Types of pipelines
There are 3 main types of pipelines for the projects we and the industry run.
The first kind is a traditional data labeling pipeline, where a research team supplies a batch of data split into tasks to a data vendor. The data vendor would have annotators label the data and once the project concludes, they would give the corresponding labels back to the research team as a deliverable. This doesn’t require the research team’s AI model to be online during the annotation stage, it is only necessary to run inference while generating the data (common the responses in prompt-response pairs).
The second kind are on-demand completions, which requires the research team to keep the model online for inference anytime it might be needed. This has more costs for the research team, but it enables new types of RLHF data to be generated. In the prior pipeline, annotators can only label data, but in this type of pipeline annotators can interact with the model.
Let’s go into an example. Let’s imagine you have a large online storefront and are training a model to interact with customer requests over chat. Whenever a customer hits the feedback button in the chat, a copy of the chat is stored and sent to the project. There have been multiple reported incidents of the chatbot veering off-topic and helping answer math problems rather than answer questions about products or your storefront, as such you applied a new SFT dataset to fine-tune your model, and now need RLHF to verify the efficacy of the fix. You could instruct annotators to view a copy of the chat conversation and to try to replicate the undesirable behavior by entering the same thing as the customer. In case the conversation goes well, you could instruct annotators to try to change one of the customer responses to try to trick the AI model into veering offtopic again. Either way, they would apply the proper annotations to both conversations so you can later fine-tune the AI model. This type of project would require the AI model to be online and accessible by the annotation team, which does come with operational overhead, but it would result in much more impactful data.

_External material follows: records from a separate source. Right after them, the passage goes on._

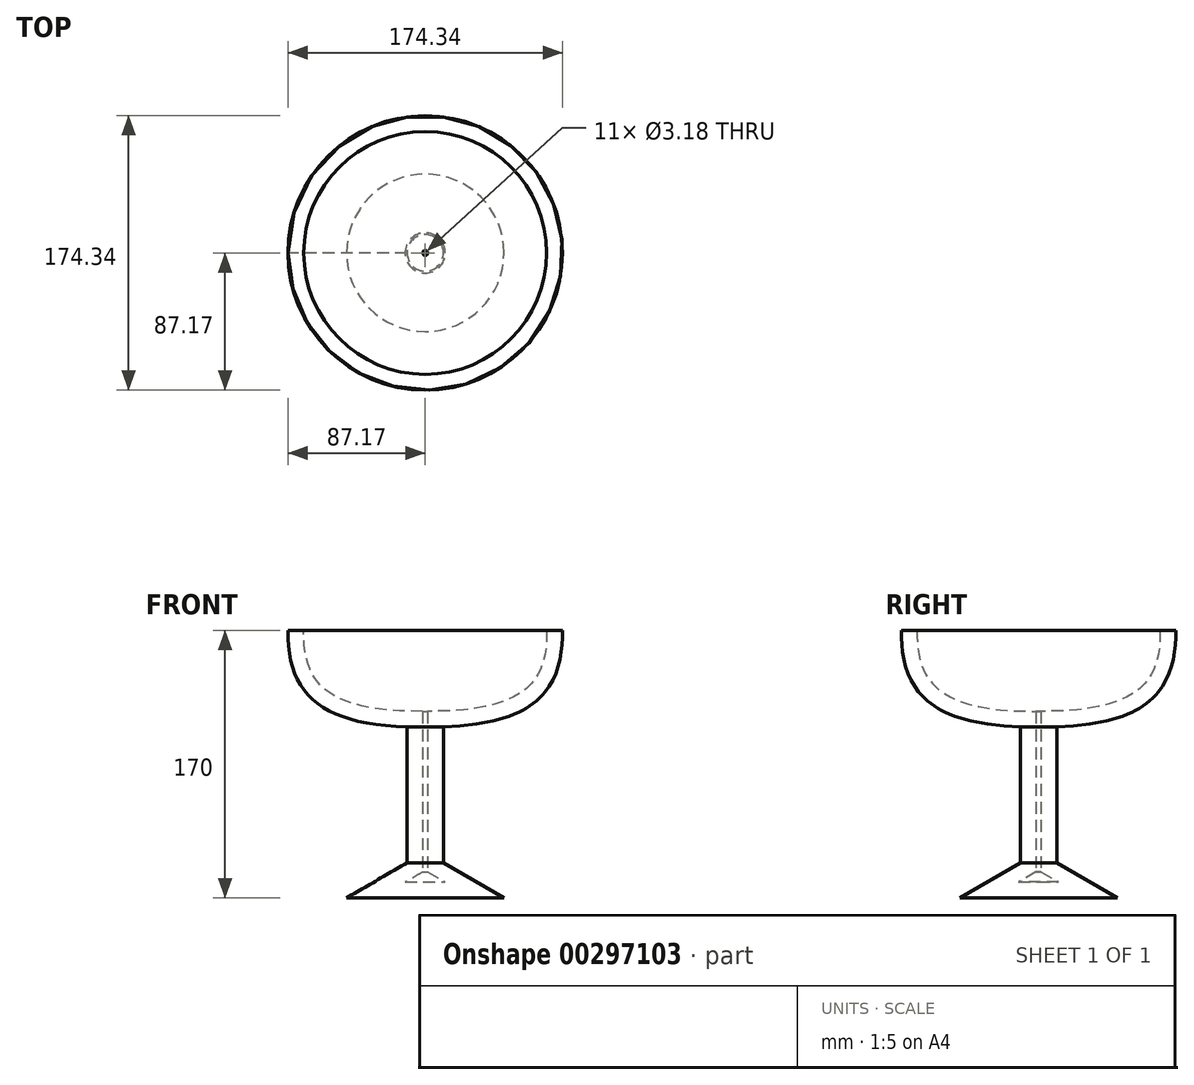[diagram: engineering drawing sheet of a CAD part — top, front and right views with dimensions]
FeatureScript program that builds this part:
annotation { "Feature Type Name" : "Feature", "Feature Type Description" : "" }
export const myFeature = defineFeature(function(context is Context, id is Id, definition is map)
    precondition{}
    {
        {
            var Q0;
            Q0=qCreatedBy(makeId("Front.planeOp"),FACE);
            var sketch = newSketch(context, id + "F0", { "sketchPlane" : qUnion([Q0])});
            skLineSegment(sketch, "E0", {"start": v(0, 0) * mm, "end": v(0, 170) * mm});
            skLineSegment(sketch, "E1", {"start": v(0, 0) * mm, "end": v(50, 0) * mm});
            skLineSegment(sketch, "E2", {"start": v(50, 0) * mm, "end": v(11.6, 22.2) * mm});
            skLineSegment(sketch, "E3", {"start": v(11.6, 22.2) * mm, "end": v(11.6, 108.67) * mm});
            skLineSegment(sketch, "E4", {"start": v(0, 170) * mm, "end": v(87.15, 170) * mm});
            skFitSpline(sketch, "E5", {"points": [v(11.6, 108.67) * mm, v(87.15, 170) * mm], "startDerivative": vector(163.48, 4.36) * mm, "endDerivative": vector(-2.18, 120.78) * mm});
            skSolve(sketch);
        }
        {
            var Q0;
            Q0=makeQuery(id+"F0.imprint","IMPRINT",FACE,{"disambiguationData":[TD([[makeQuery(id+"F0.imprint","IMPRINT",EDGE,{"derivedFrom":sQuery(id+"F0.wireOp",EDGE,"E0")}),-1.0]])]});
            var Q1;
            Q1=sQuery(id+"F0.wireOp",EDGE,"E0");
            revolve(context, id + "F1", {"entities" : qUnion([Q0]), "axis" : qUnion([Q1]), "revolveType" : RevolveType.FULL});
        }
        {
            var Q0;
            Q0=makeQuery(id+"F1.opRevolve","SWEPT_FACE",FACE,{"disambiguationData":[OSD([sQuery(id+"F0.wireOp",EDGE,"E4")])]});
            shell(context, id + "F2", {"entities" : qUnion([Q0]), "thickness" : 10 * mm});
        }
    });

The third and final example of a pipeline is one with online data labeling. You continuously generate tasks from the current version of your model—either by having the model produce new prompts for annotators to respond to or by sampling real user interactions—then feed these tasks into an annotation queue. Once annotators complete their work, their labeled data can be immediately fed back into the model training process in near real time (e.g., for RLHF). This feedback loop lets you measure how each batch of labeled examples impacts the model’s performance and rapidly iterate on problem areas. While it requires orchestration between your data sources, annotation operations, and model hosting—and can incur higher engineering overhead—this approach is invaluable for large-scale, evolving products or research efforts where you need the freshest data and the fastest feedback cycles.